In March 1942, Kaluznin was moved to a concentration camp in Wahlsburg, Bavaria. Conditions here were much more difficult than in the internment camp back in France. His mother was able to send him food while he was at the concentration camp. Otherwise, he might not have survived. After the war, Kaluznin returned to Paris. He got some work translating for the Soviet Embassy in Paris but was finally able to return to his mathematical studies. In 1948, he defended his doctoral dissertation on Sylow p-subgroups of symmetric groups. In the following years, he published several papers, some of them with Marc Krasner, and presented his research at academic conferences.

Kaluznin and his mother decided to move back to the USSR. They applied to the Soviet immigration authorities, who requested that he should work in East Germany, where there was a shortage of scientists, for some time. In 1951, Kaluznin returned to Humboldt University in Berlin.
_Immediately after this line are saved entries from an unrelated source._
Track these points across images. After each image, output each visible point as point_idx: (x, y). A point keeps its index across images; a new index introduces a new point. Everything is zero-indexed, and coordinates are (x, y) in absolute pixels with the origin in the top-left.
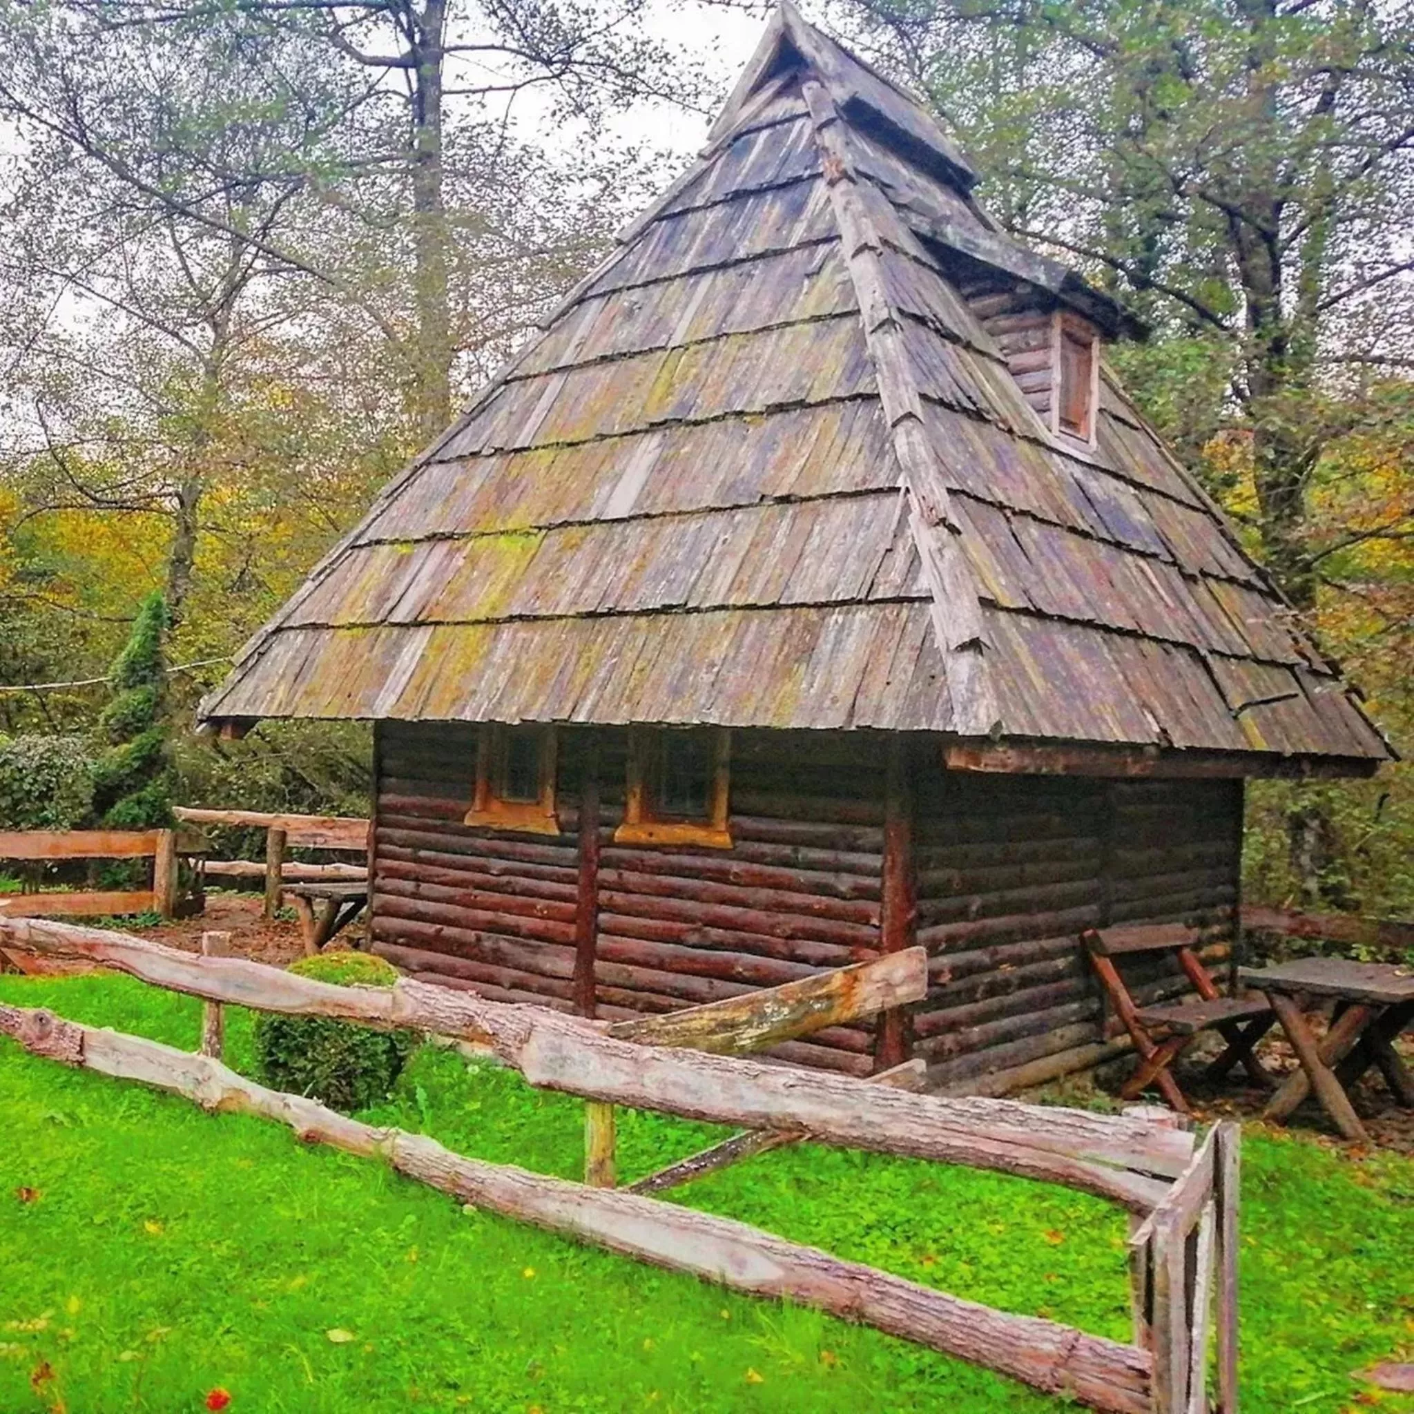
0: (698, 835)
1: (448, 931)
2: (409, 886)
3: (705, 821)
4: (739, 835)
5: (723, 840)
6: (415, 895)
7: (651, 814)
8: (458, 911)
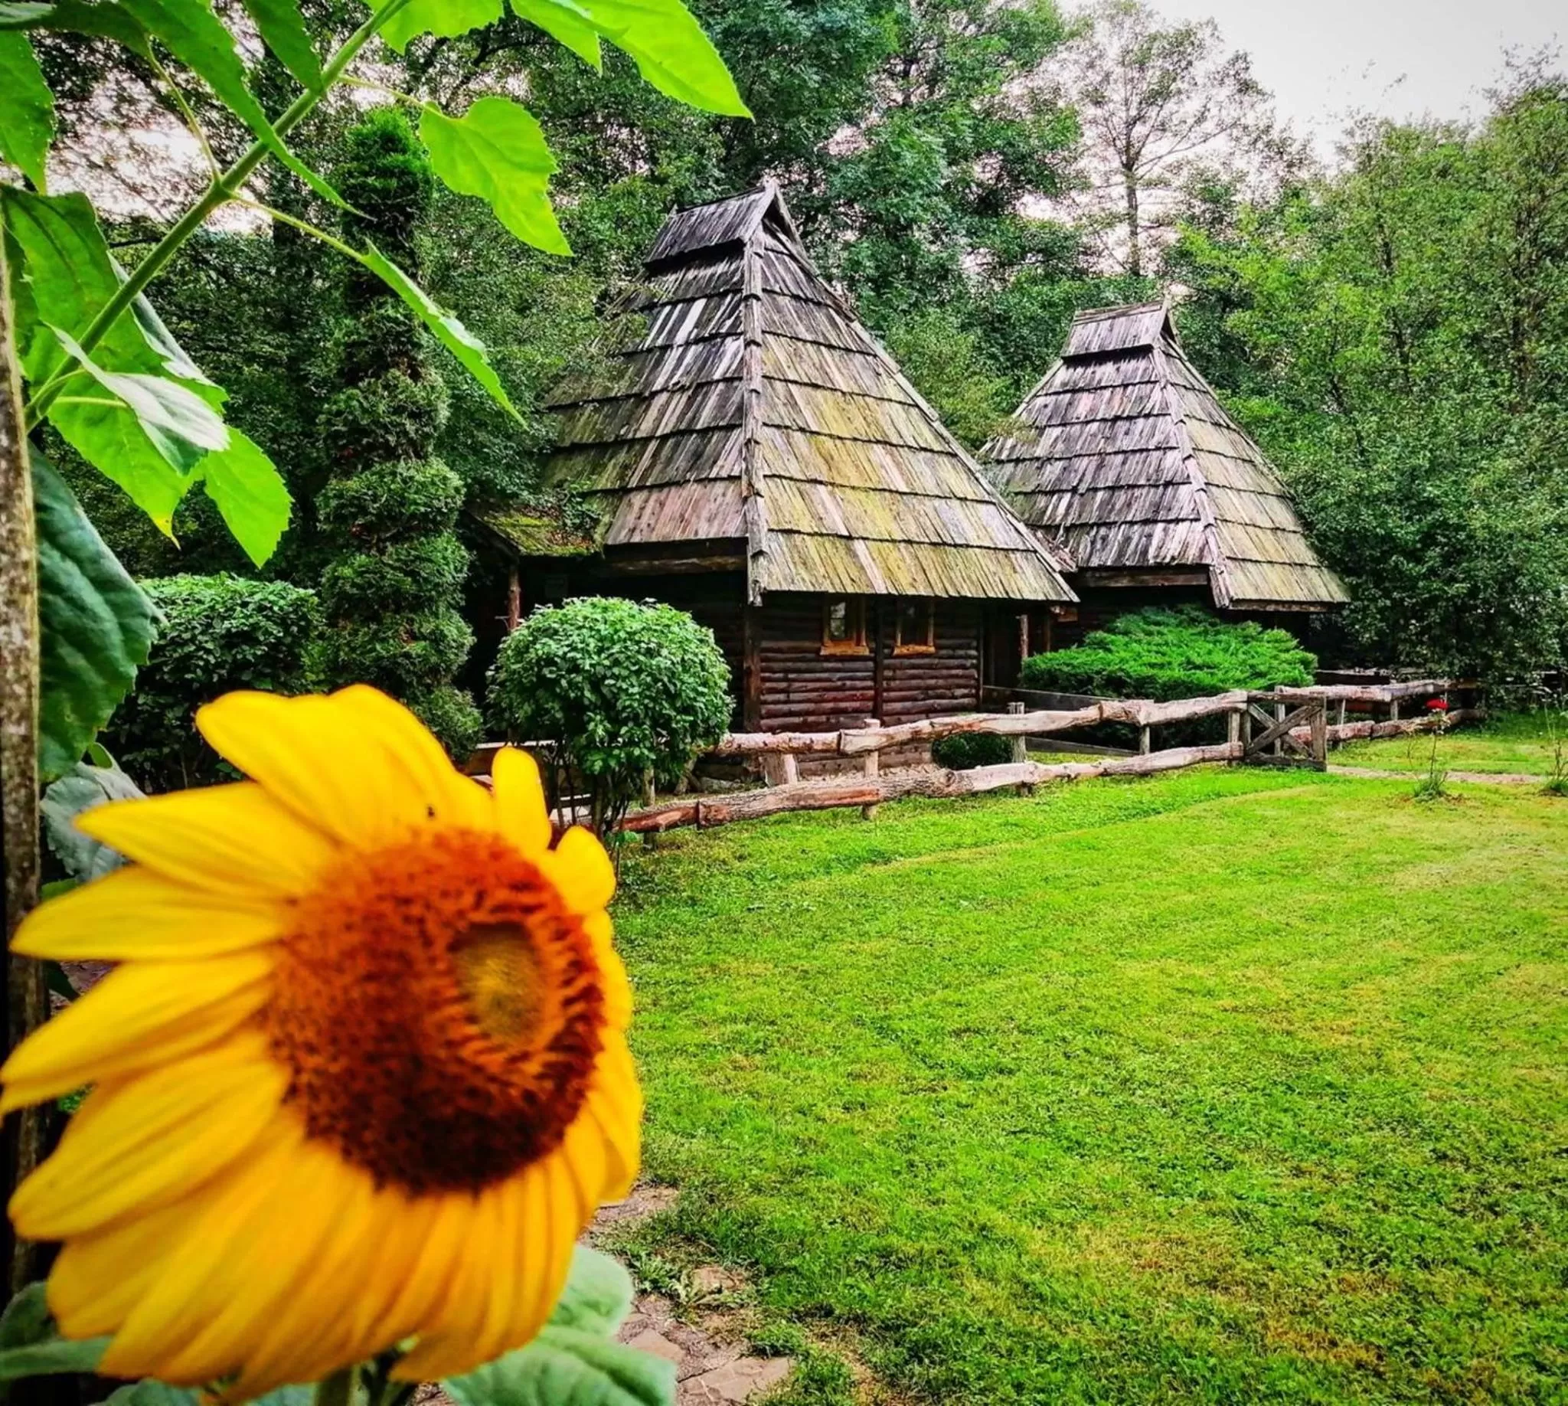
0: (922, 649)
1: (811, 719)
2: (782, 697)
3: (926, 643)
4: (938, 647)
5: (932, 649)
6: (786, 702)
7: (904, 643)
8: (811, 706)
Here, he held a post of Hochschuldozent, and following the presentation of his Habilitation thesis on stable automorphism groups, a post as Privatdozent, or full professor.

==Return to USSR==

Finally, in 1955, Kaluznin was able to return to the USSR. Various mathematicians worked on his behalf to get him a professorship at Kiev State University, which he would hold until 1985. In 1957 he had to defend a third thesis titled ‘Sylow p-subgroups of symmetric groups. Complete products of groups. Generalizations of Galois theory.’ In 1959 he created and became head of the department of algebra and mathematical logic; he also promoted the creation of a department of mathematical linguistics at the state university, maybe due to his marriage in 1962 to linguist Zoya Mikhailovna Volotskaya. They lived separate most of their life but did have two children.
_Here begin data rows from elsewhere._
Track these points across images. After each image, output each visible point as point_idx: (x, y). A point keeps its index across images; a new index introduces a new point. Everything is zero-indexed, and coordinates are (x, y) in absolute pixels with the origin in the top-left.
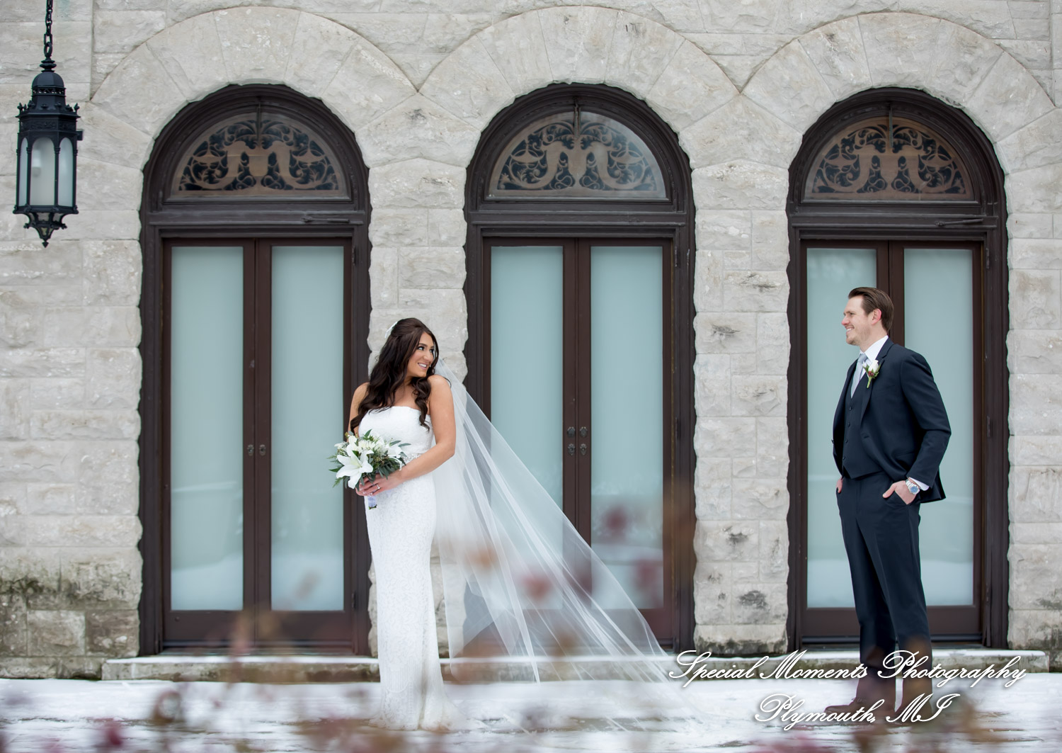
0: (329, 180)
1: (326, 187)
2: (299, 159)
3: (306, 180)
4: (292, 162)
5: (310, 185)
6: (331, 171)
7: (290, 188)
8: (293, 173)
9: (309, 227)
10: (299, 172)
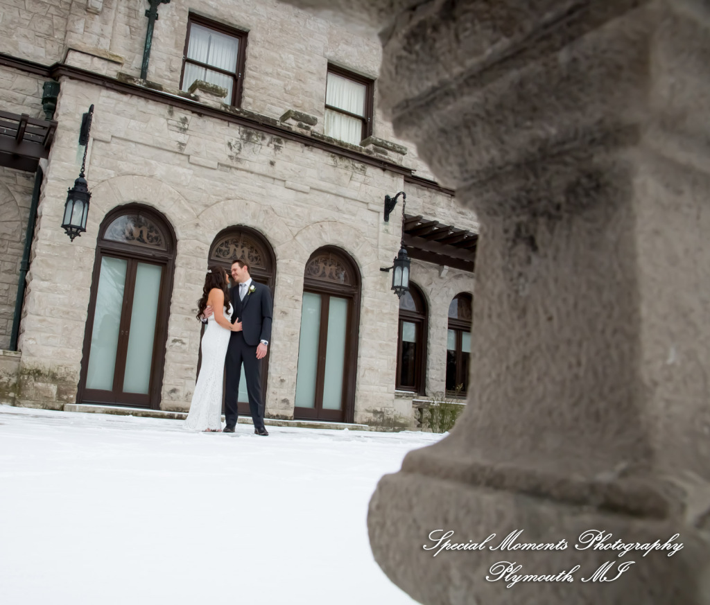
0: (160, 243)
1: (158, 245)
2: (150, 234)
3: (151, 242)
4: (148, 234)
5: (153, 243)
6: (160, 240)
7: (146, 243)
8: (148, 238)
9: (154, 257)
10: (150, 238)
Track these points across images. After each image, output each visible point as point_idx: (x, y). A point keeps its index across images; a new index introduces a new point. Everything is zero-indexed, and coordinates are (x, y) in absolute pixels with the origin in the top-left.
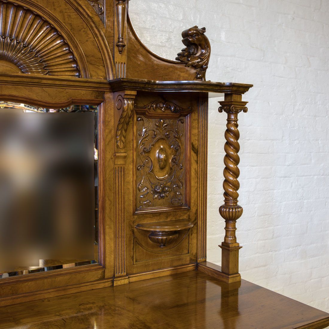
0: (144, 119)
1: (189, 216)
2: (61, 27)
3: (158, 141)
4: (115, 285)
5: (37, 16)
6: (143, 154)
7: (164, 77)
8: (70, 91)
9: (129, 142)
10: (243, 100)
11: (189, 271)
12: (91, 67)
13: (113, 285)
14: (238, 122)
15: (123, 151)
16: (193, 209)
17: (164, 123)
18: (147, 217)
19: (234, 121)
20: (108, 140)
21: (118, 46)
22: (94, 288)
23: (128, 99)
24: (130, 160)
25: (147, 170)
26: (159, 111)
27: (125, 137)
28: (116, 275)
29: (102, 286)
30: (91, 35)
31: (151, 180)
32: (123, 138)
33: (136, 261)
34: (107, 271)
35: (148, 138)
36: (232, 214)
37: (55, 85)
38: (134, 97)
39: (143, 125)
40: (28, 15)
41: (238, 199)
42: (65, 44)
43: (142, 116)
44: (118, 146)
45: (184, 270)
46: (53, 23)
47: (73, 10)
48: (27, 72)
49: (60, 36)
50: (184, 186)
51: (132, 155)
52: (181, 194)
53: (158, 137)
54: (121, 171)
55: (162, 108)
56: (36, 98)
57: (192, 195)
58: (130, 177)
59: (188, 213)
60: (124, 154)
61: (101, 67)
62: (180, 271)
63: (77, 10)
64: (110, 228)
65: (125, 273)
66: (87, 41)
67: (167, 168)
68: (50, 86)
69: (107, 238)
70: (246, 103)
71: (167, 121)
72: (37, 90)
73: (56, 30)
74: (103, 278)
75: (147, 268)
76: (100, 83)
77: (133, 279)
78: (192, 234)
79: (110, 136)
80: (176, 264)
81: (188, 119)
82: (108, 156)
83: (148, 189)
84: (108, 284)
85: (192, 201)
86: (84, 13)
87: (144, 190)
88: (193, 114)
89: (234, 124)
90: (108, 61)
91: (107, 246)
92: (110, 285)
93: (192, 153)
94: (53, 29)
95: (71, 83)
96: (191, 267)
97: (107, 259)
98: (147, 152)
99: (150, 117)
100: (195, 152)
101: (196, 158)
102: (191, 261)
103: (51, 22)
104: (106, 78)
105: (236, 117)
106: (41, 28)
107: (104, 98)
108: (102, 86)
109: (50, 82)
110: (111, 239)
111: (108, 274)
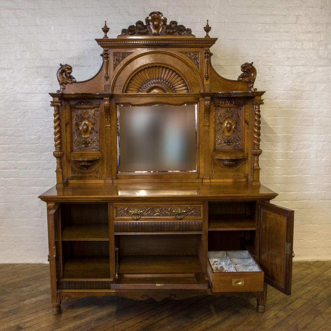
0: (219, 108)
1: (244, 155)
2: (180, 72)
3: (226, 118)
4: (203, 182)
5: (171, 69)
6: (219, 125)
7: (230, 88)
8: (184, 98)
9: (211, 119)
10: (262, 99)
11: (243, 182)
12: (193, 87)
13: (202, 182)
14: (260, 109)
15: (208, 123)
16: (246, 152)
17: (230, 110)
18: (220, 154)
19: (258, 109)
20: (201, 119)
21: (205, 77)
22: (194, 182)
23: (207, 101)
24: (211, 127)
25: (221, 132)
26: (227, 105)
27: (208, 117)
28: (205, 178)
29: (198, 181)
30: (193, 74)
31: (223, 137)
32: (207, 118)
33: (214, 173)
34: (200, 175)
35: (222, 117)
36: (256, 153)
37: (177, 97)
38: (210, 100)
39: (219, 111)
40: (167, 69)
41: (260, 146)
42: (182, 79)
43: (218, 107)
44: (205, 121)
45: (240, 181)
46: (177, 71)
47: (185, 65)
48: (167, 92)
49: (180, 76)
50: (241, 140)
51: (212, 125)
52: (239, 144)
53: (227, 117)
54: (207, 132)
55: (228, 103)
56: (170, 102)
57: (245, 145)
58: (212, 135)
59: (243, 153)
60: (208, 124)
61: (198, 87)
62: (237, 181)
63: (187, 64)
64: (202, 157)
65: (209, 178)
66: (191, 77)
67: (232, 131)
68: (175, 97)
69: (201, 161)
70: (263, 100)
71: (232, 109)
72: (171, 99)
73: (178, 74)
74: (198, 178)
75: (220, 177)
76: (197, 94)
77: (212, 181)
78: (245, 164)
79: (202, 117)
80: (236, 177)
81: (243, 108)
82: (201, 125)
83: (221, 140)
84: (200, 181)
85: (246, 148)
86: (190, 65)
87: (219, 141)
88: (246, 106)
89: (258, 110)
90: (200, 84)
91: (201, 164)
92: (201, 181)
93: (246, 124)
94: (177, 74)
95: (184, 95)
96: (244, 180)
97: (201, 170)
98: (221, 123)
99: (222, 107)
100: (247, 124)
101: (247, 127)
102: (245, 177)
103: (176, 71)
104: (200, 92)
105: (259, 107)
106: (172, 74)
107: (199, 100)
108: (197, 95)
109: (175, 95)
110: (202, 162)
111: (201, 177)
Due to his time abroad in Germany and France, he was seen as a foreigner. In the 1970s, after openly pronouncing his opinion against closed political trials, he had to leave a couple of the positions he had, including his position as head of department of algebra and mathematical logic. This prevented him from going to conferences abroad, and he had to try to do his work by mail. He focused on his students, various research projects and the new area of computer algebra. His students very much enjoyed his lectures. In the mid 1980s his son Mikhail came under government scrutiny due to Mikhail's interest in religion, which did not make things easier for his father. Eventually Kaluznin was forced to retire and moved back to Moscow. His health deteriorated, and he died as a result of burns from an accident.
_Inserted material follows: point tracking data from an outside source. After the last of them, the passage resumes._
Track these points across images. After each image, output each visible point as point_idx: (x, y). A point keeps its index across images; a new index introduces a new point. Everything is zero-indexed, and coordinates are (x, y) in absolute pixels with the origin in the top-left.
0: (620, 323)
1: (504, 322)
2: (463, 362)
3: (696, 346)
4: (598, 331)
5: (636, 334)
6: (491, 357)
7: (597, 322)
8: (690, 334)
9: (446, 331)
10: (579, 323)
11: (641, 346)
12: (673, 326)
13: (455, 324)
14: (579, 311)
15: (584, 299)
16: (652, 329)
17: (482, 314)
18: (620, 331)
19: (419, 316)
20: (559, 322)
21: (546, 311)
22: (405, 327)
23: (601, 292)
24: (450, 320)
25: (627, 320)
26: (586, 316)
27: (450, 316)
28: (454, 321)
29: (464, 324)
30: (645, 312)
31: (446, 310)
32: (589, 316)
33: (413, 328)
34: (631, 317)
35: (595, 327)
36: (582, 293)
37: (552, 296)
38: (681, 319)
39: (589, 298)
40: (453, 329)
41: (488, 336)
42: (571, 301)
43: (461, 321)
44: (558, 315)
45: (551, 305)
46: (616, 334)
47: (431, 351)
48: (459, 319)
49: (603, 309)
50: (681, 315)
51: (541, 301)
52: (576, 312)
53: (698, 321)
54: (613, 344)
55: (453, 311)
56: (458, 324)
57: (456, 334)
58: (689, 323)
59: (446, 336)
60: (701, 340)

Outside of mathematics, Kaluznin had many interests. He loved classical music, philosophy and western literature. Until 1970, he was a very heavy smoker, sometimes smoking as many as 60 cigarettes a day. Finally, on 1 January 1970, he stopped and never smoked again. He was a good dresser and enjoyed red wine and beer.

==Works==

Kaluznin's research spread wide most notably in group theory and abstract groups. He worked on the Sylow p-subgroups of symmetric groups and mathematical linguistics. Despite not being able to go to many conferences he contributed to the application of computers in algebra. The universal embedding theorem is sometimes called the "Krasner-Kaloujnine universal embedding theorem" due to his joint proof of the theorem with Marc Krasner.